This month we talk to Simon Dann of Dann’s Ice Cream, an award-winning household name in Norfolk and one that instantly brings quality and flavour to mind. Producing home-made ice-cream, lollies and sorbets on an idyllic Norfolk farm from a 400-strong herd of pedigree Holstein-Friesian cows and eggs from their 8,000 free-range chickens, Dann’s has built a reputation as one of the finest independent ice cream makers in the business. Using as many local fruits and fresh produce as possible, Dann’s pride themselves on creating a truly unique premium product.
The Dann family have farmed the village of North Tuddenham for four generations – has it always been dairy farming and what prompted you to decide to make your own brand of ice cream, in 2007?
We’ve been dairy farmers since 1932. The main instigator was my late father Geoffrey, who saw an advert for ice cream production in the farmers weekly by a company called Farmhouse Ice Cream, in Holland.
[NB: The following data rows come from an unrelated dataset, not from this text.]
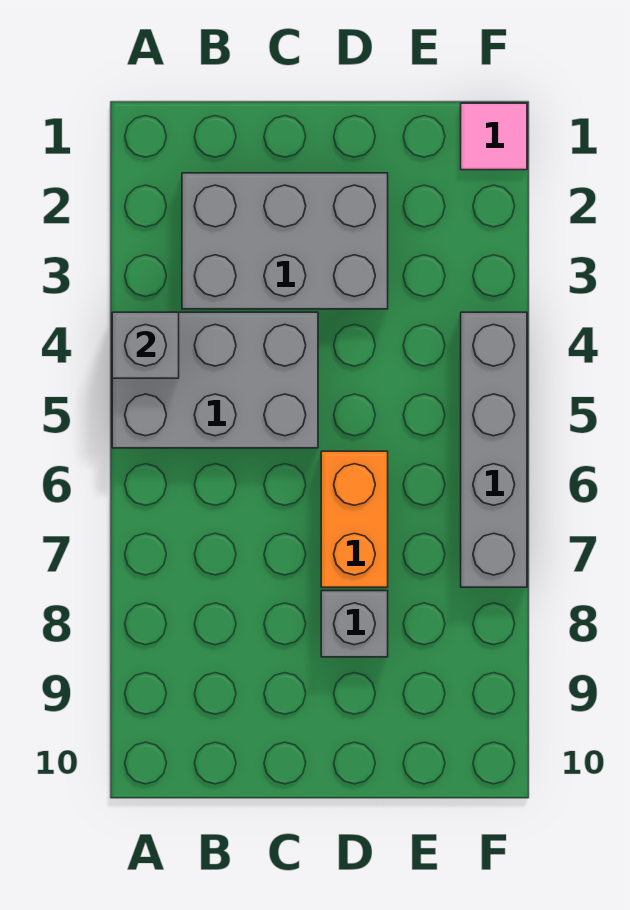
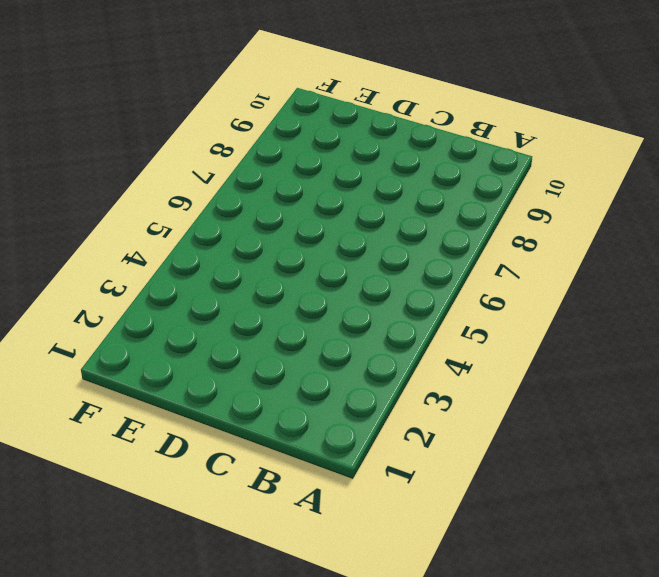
none -> grey brick A4:C5 level 1
none -> grey brick B2:D3 level 1

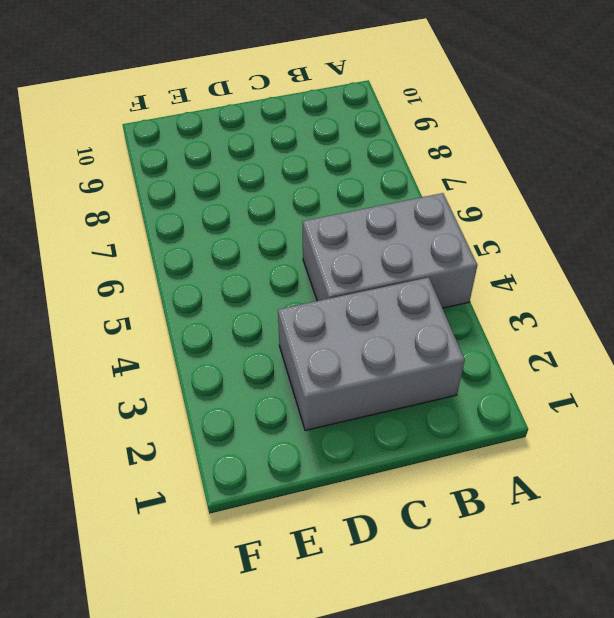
none -> orange brick D6:D7 level 1
none -> grey brick D8 level 1

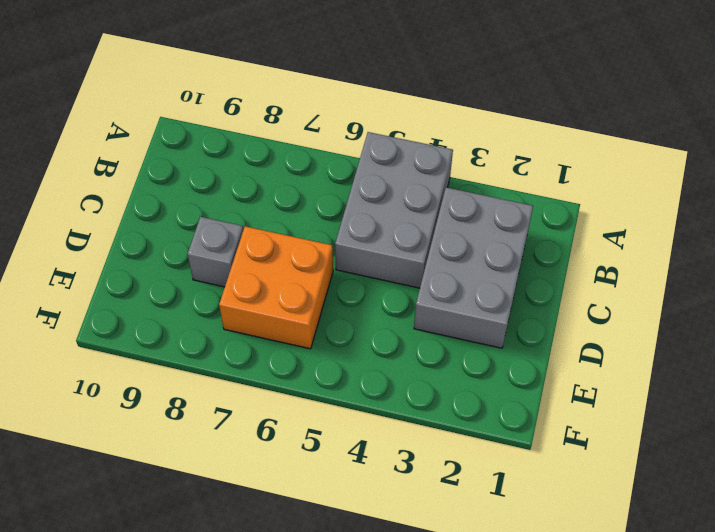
orange brick D6:E7 level 1 -> orange brick D6:D7 level 1
none -> pink tile F1 level 1
none -> grey brick F4:F7 level 1

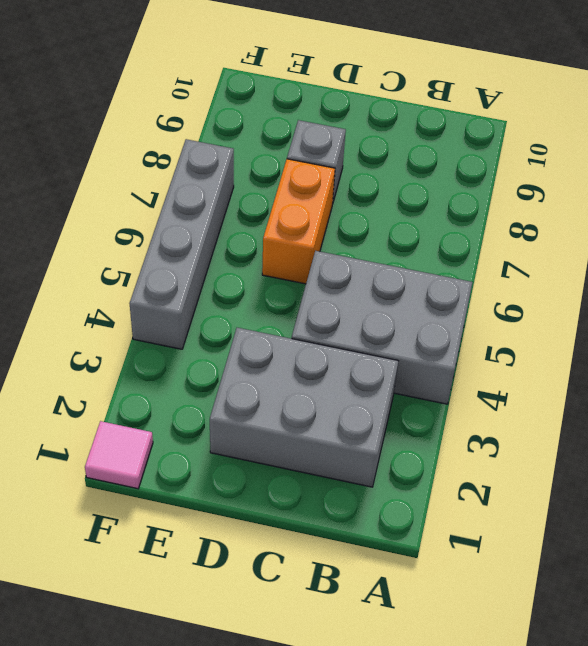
none -> grey brick A4 level 2

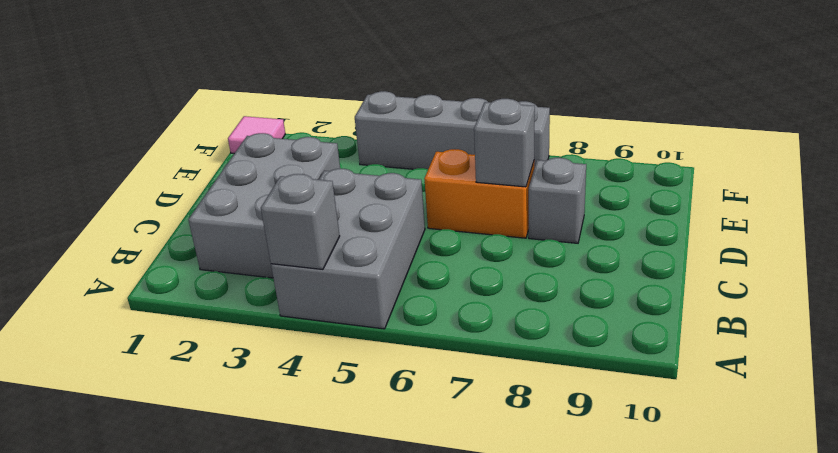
grey brick D7 level 2 -> none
He went and looked and was hooked on it immediately.
Your award-winning luxury ice cream is widely known for being particularly delicious, using locally sourced ingredients for flavour. What would you say is your best ice cream creation and are you tempted to make any weird and wonderful flavours, or stick to the classics?
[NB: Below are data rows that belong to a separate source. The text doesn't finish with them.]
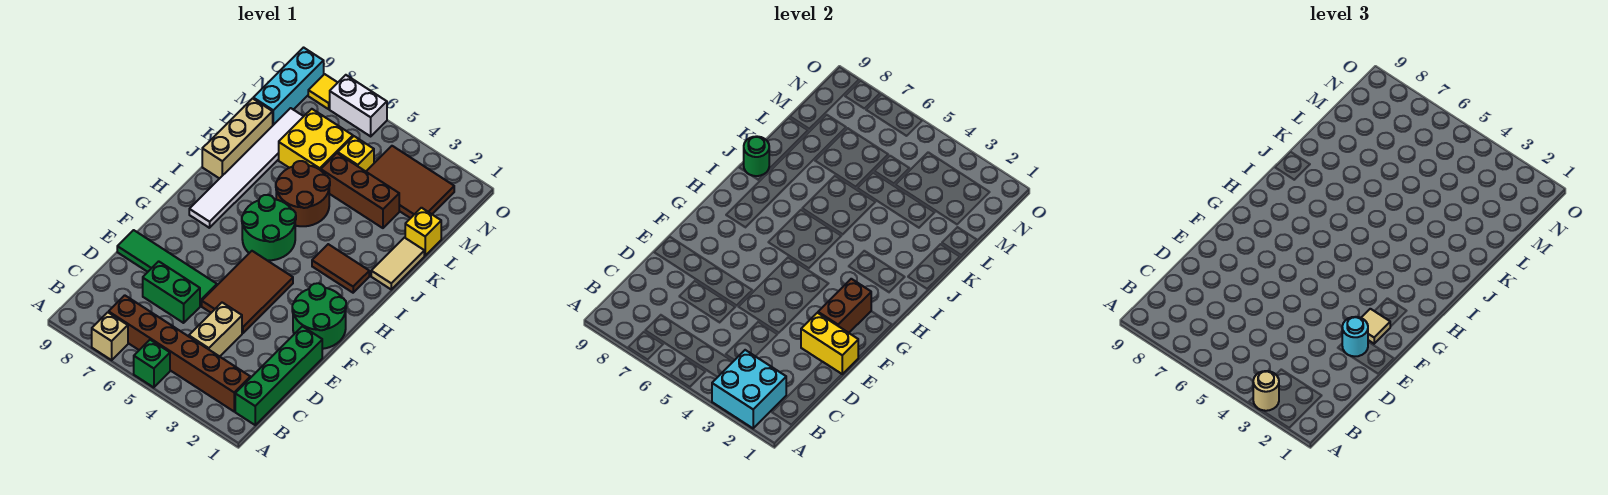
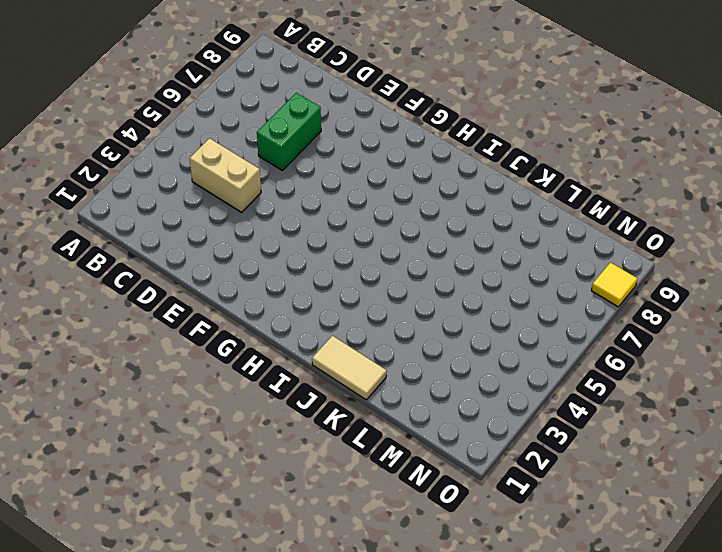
none -> green brick A5 level 1
none -> tan brick A7 level 1
none -> green brick B1:E1 level 1
none -> brown brick B2:B7 level 1

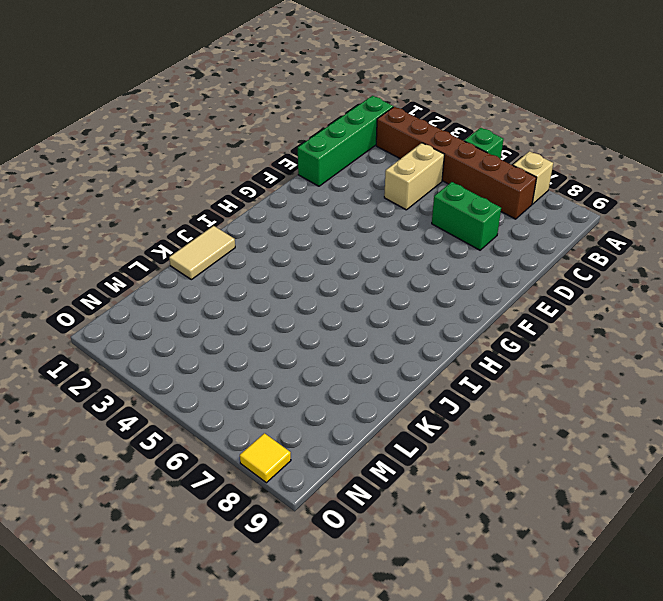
none -> brown tile E4:G5 level 1
none -> green tile E6:E9 level 1
none -> green round brick F1:G2 level 1
none -> green round brick H5:I6 level 1

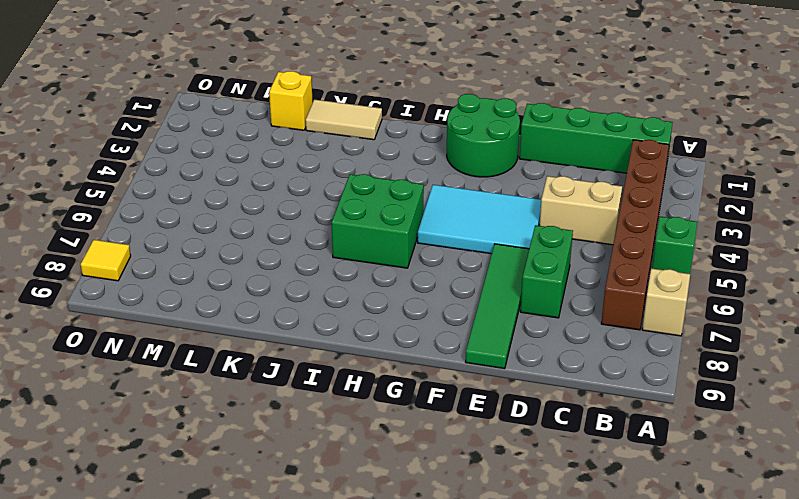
cyan tile E4:G5 level 1 -> brown tile E4:G5 level 1
green brick H5:I6 level 1 -> green round brick H5:I6 level 1
none -> white tile H8:M8 level 1
none -> brown tile I2:I3 level 1
none -> brown round brick J5:K6 level 1
none -> tan brick J9:L9 level 1

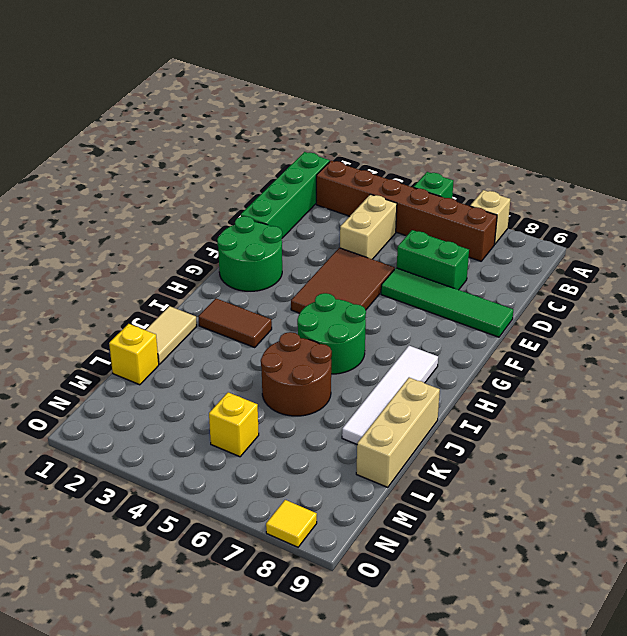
white tile H8:K8 level 1 -> white tile H8:M8 level 1
none -> brown brick L3:L5 level 1
none -> yellow brick L6:M7 level 1
none -> brown tile M2:N4 level 1
none -> cyan brick M9:O9 level 1

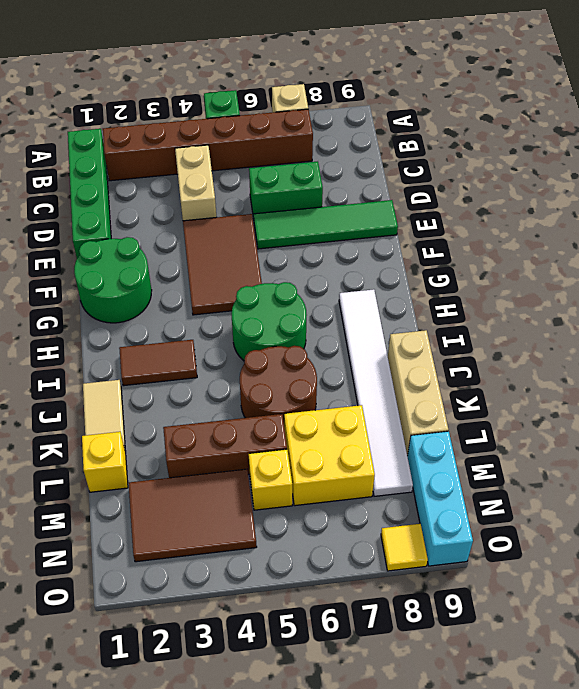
none -> white brick O6:O7 level 1
none -> cyan brick A2:B3 level 2
none -> yellow brick E1:E2 level 2
none -> brown brick F2:G2 level 2

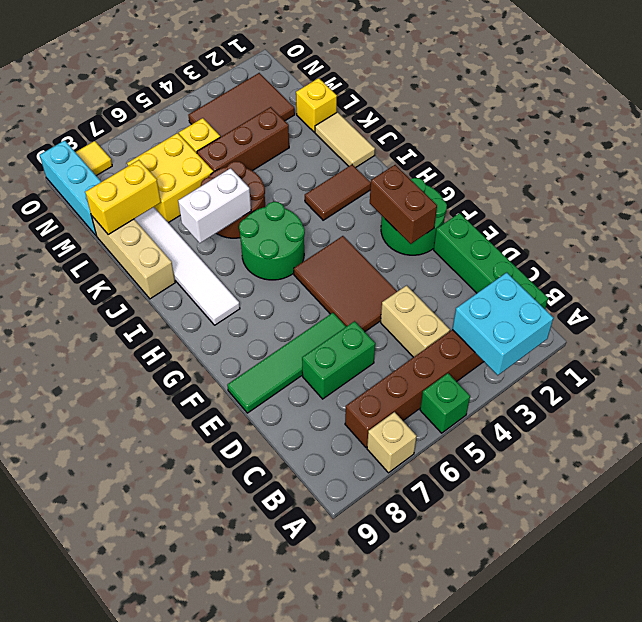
white brick J6:J7 level 2 -> white brick O6:O7 level 1
yellow brick L8:L9 level 2 -> yellow brick E1:E2 level 2
none -> green round brick J9 level 2
none -> tan round brick A3 level 3
none -> cyan round brick E2 level 3
none -> tan tile F2 level 3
We never stand still! The most absurd creations to date range from Marmite and Bacon for a pig farmer’s wedding to an Avocado and Wasabi sorbet, there isn’t a favourite, they’re all different and it’s just a matter of taste!
Your unique hand-made process means the ice cream is created straight from cow’s milk in under an hour – how do you do this?
Sometimes secrets are best kept to oneself…
Oh, do tell!
In our special machine the mix is cooked in the top and frozen in the bottom, so cooked to 85 degrees and frozen to minus 12 in less than ten minutes – this gives the product a velvety creamy taste.
Your cows are fed a diet of maize, grass, citrus pulp, wheat, milled straw and fodder beet – this sounds like quite a menu! Does this specific diet give the milk a particular flavour or make it extra creamy?
We need high butterfats and proteins in our milk to give it flavour. The milled straw increases butterfat and puts fibre into the diet, and the fodder beet drives up the intake. Once washed and chopped into little pieces these little bits will always get eaten first. Food security is the greatest threat to our business; with the right diet a cow will give 50 litres of milk a day, but with the wrong diet only half that.
Favourite summer pudding with ice cream?
Summer pudding made of redcurrants, blackcurrants, raspberries and strawberries, it’s a lovely sharp taste, served with a honeycomb ice cream to give it a sweet contrast.